I call these familiar libertarian strategies for making sense of free will "extra factor" strategies. The idea behind them is that, since indeterminism leaves it open which way an agent will choose or act, some "extra" kind of causation or agency must be postulated over and above the natural flow of events to account for the agent's going one way or another. I have been disenchanted with all these traditonal and modern extra factor strategies since my first encounters with free will issues. I agree with virtually all the objections made to them by dozens of able critics, from A. J. Ayer and C. D. Broad to present day critics such as Gary Watson, Ted Honderich, Bernard Berofsky, John Bishop, Susan Wolf and endless numbers of others. I agree with these critics that extra factor strategies--including agent-causal theories which are now so popular--do not solve the problems about indeterminism they are suppose to solve and they create further mysteries of their own. My strategy in writings on free will over the past two decades has been to see what can be done to make sense of incompatibilist free will without appealing to extra factor strategies of any kind, including special forms of agent-causation. If we are going to make progress on the Intelligibility and Existence questions about incompatibilist free will, we have to strike out in entirely new directions....
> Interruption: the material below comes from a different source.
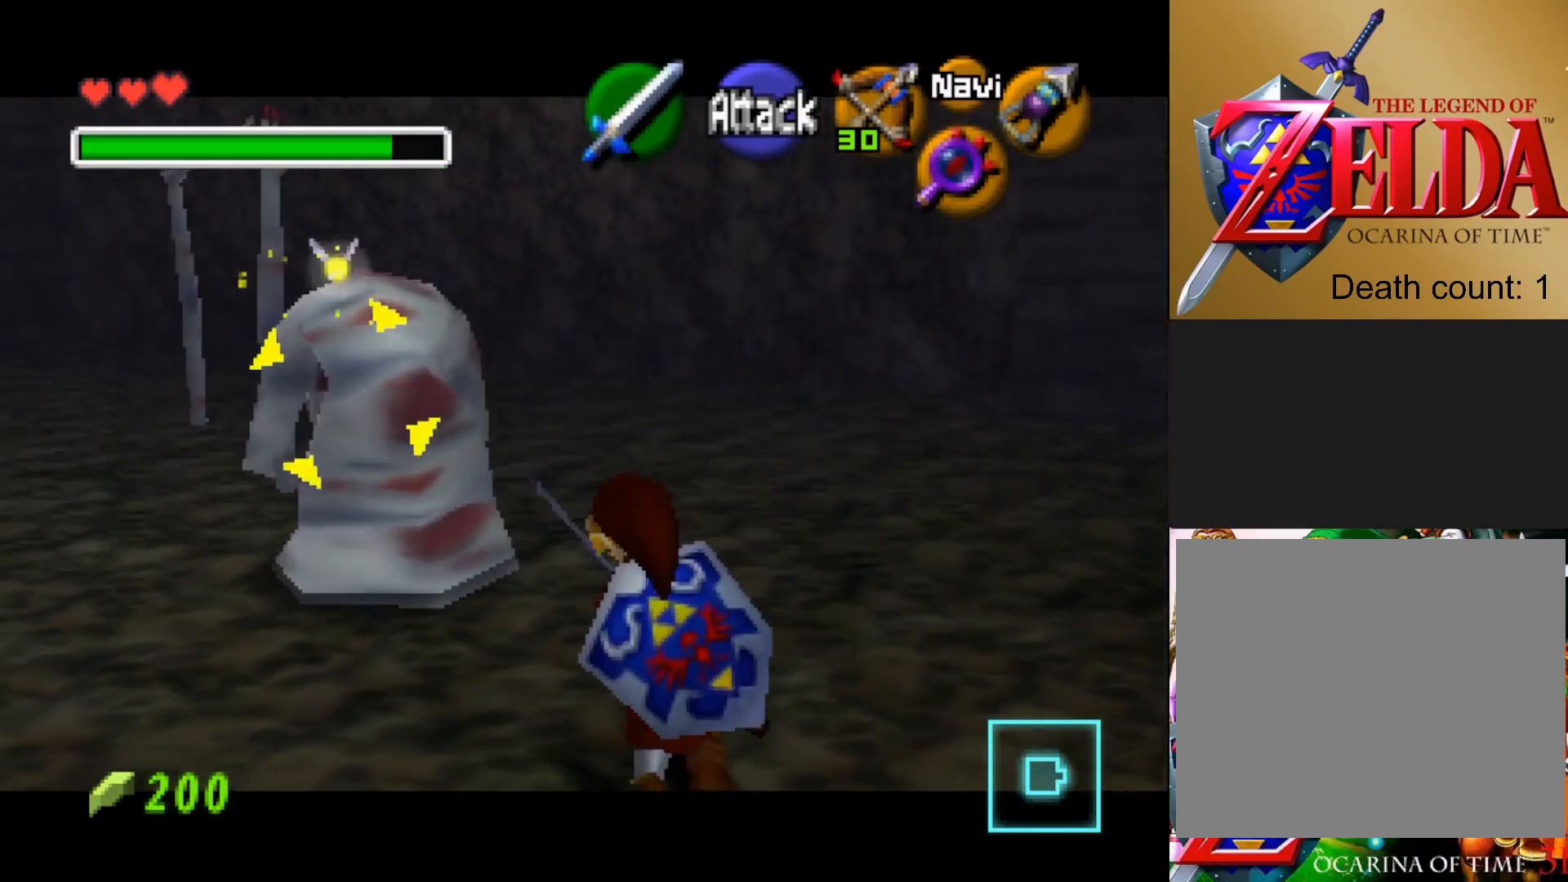
{"buttons": ["R1"], "left_stick": "center", "right_stick": "center", "events": [[33, "left_stick", "down-right"], [100, "left_stick", "center"], [417, "R1", "down"]]}
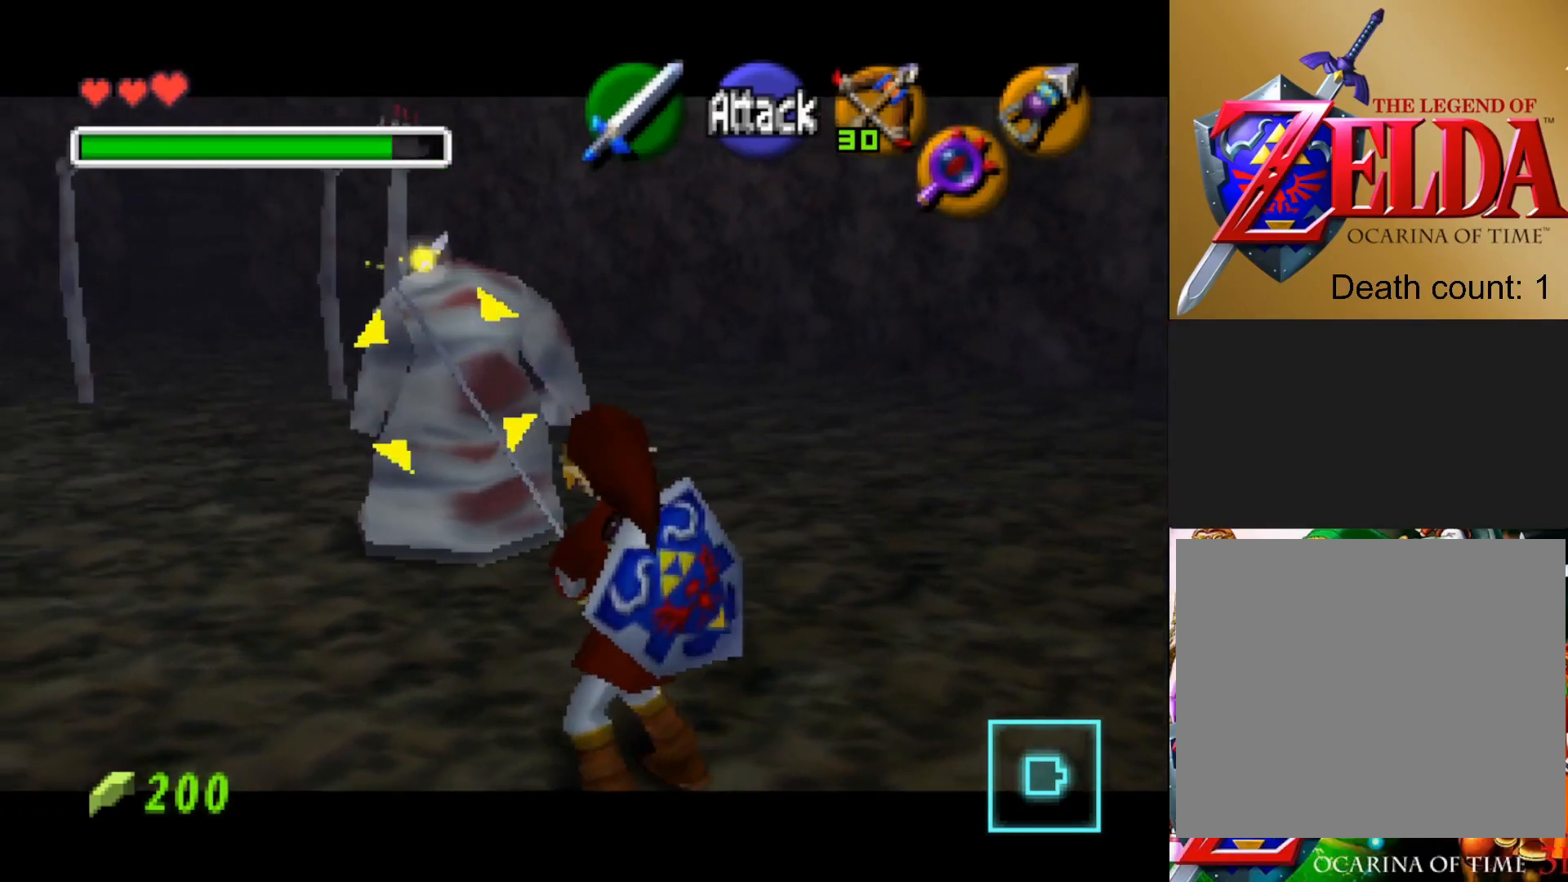
{"buttons": [], "left_stick": "center", "right_stick": "center", "events": [[17, "R1", "up"]]}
The first step is to note that indeterminism does not have to be involved in all acts done "of our own free wills" for which we are ultimately responsible, as argued earlier. Not all such acts have to be undetermined, but only those by which we made ourselves into the kinds of persons we are, namely "self-forming actions" or SFAs. Now I believe these undetermined self-forming actions or SFAs occur at those difficult times of life when we are torn between competing visions of what we should do or become. Perhaps we are torn between doing the moral thing or acting from ambition, or between powerful present desires and long term goals, or we are faced with a difficult tasks for which we have aversions. In all such cases, we are faced with competing motivations and have to make an effort to overcome temptation to do something else we also strongly want. There is tension and uncertainty in our minds about what to do at such times, I suggest, that is reflected in appropriate regions of our brains by movement away from thermodynamic equilibrium--in short, a kind of "stirring up of chaos" in the brain that makes it sensitive to micro-indeterminacies at the neuronal level. The uncertainty and inner tension we feel at such soul-searching moments of self-formation is thus reflected in the indeterminacy of our neural processes themselves. What is experienced internally as uncertainty then corresponds physically to the opening of a window of opportunity that temporarily screens off complete determination by influences of the past. (By contrast, when we act from predominant motives or settled dispositions, the uncertainty or indeterminacy is muted. If it did play a role in such cases, it would be a mere nuisance or fluke, as critics of indeterminism contend.)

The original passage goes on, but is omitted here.